Odonteus armiger is the only European species of the genus Odonteus. It belongs to the superfamily Scarabaeoidea. This species lives a very hidden life and is therefore little known about it, despite its wide distribution.

== Description ==
Its body length is of 7–10 mm. The deep black, shiny body is short, rounded, and strongly arched. Males have a narrow, movable horn at the base of the head. There are also two smaller horns on the sides of the male's neck shield. The females have a transverse ridge with two small bumps at this point. Other native beetles with a head horn are, for example, the european rhinoceros beetle or Copris lunaris. The antennae consist of movable leaves. Other similar genera are Geotrupes and Typhaeus, which lack the horn, the rimmed seam edge of the elytra and the tomentum spot on the front of the forelegs. Odonteus armiger are also usually smaller than them.

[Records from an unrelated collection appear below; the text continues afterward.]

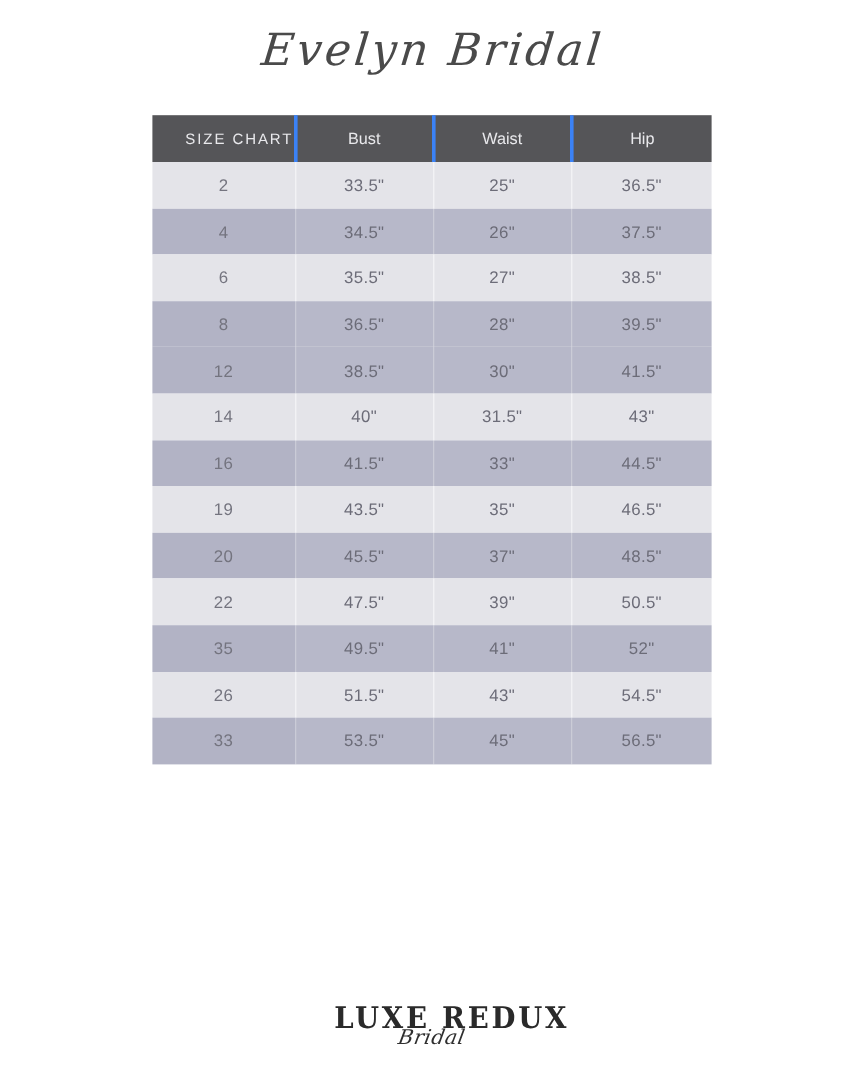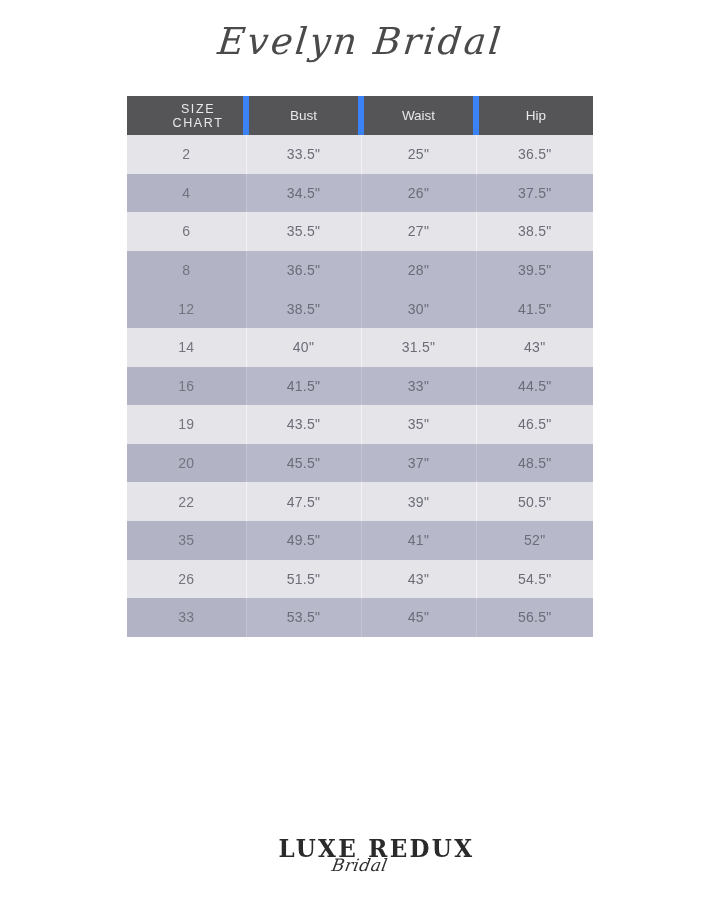--- a/index.html
+++ b/index.html
@@ -63,25 +63,25 @@
     font-weight: 400;
     font-size: 13.5px;
     text-align: center;
     vertical-align: middle;
     padding: 0;
     border: none;
   }
   .chart thead th.h-size {
     font-size: 12.5px;
     letter-spacing: 1.6px;
-    text-align: center;
+    text-align: right;
     padding-left: 26px;
   }
   .chart thead th.divider {
-    border-left: 6px solid #3b82f6;
+    border-left: 3px solid #3b82f6;
   }
 
   .chart tbody td {
     height: 38.6px;
     font-size: 14px;
     color: #6c6c78;
     text-align: center;
     vertical-align: middle;
     padding: 0;
     border: none;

== Distribution and habitat ==
The species has a wide distribution in Europe. In the north, the species is found as far south as Sweden and the south of Great Britain. In the west, the species can be found as far as France and the north-eastern parts of Spain. In the south, the species is found as far north-east as Spain, southern France, northern Italy and the Balkan Peninsula and in the east, the species is found as far south as Russia (east to the Urals) and the Caucasus.

== Taxonomy ==
The species was first described in 1772 by Giovanni Antonio Scopoli under the name Scarabaeus armiger. Over time, the species was initially categorised in the Scarabaeidae family and later assigned to the Geotrupidae. It is now systematically classified as a member of the Bolboceratidae, a small family of the Scarabaeoidea. Numerous synonyms of the species can be found in the literature, for example Odontaeus armiger (Scopoli 1772), Bolboceras armiger (Scopoli 1772), Scarabaeus bicolor (Fabricius 1775), Scarabaeus mobilicornis (Fabricius 1775), Scarabaeus testaceus (Fabricius 1775), Scarabaeus rufescens (Ponza 1805) and Odontaeus fulvus (Mulsant & Rey 1871).

== Literature ==
- Michael Chinery: Pareys Buch der Insekten. Franckh-Kosmos Verlags-GmbH & Co., Stuttgart 2004, ISBN 3-440-09969-5, S. 262.
- Dr. Helgard Reichholf-Riehm, Ruth Kühbandner: Insekten mit Anhang Spinnentiere (Steinbachs Naturführer) Neue, bearbeitete Sonderausgabe. Mosaik Verlag, München 1984, ISBN 978-3-576-10562-1, S. 144.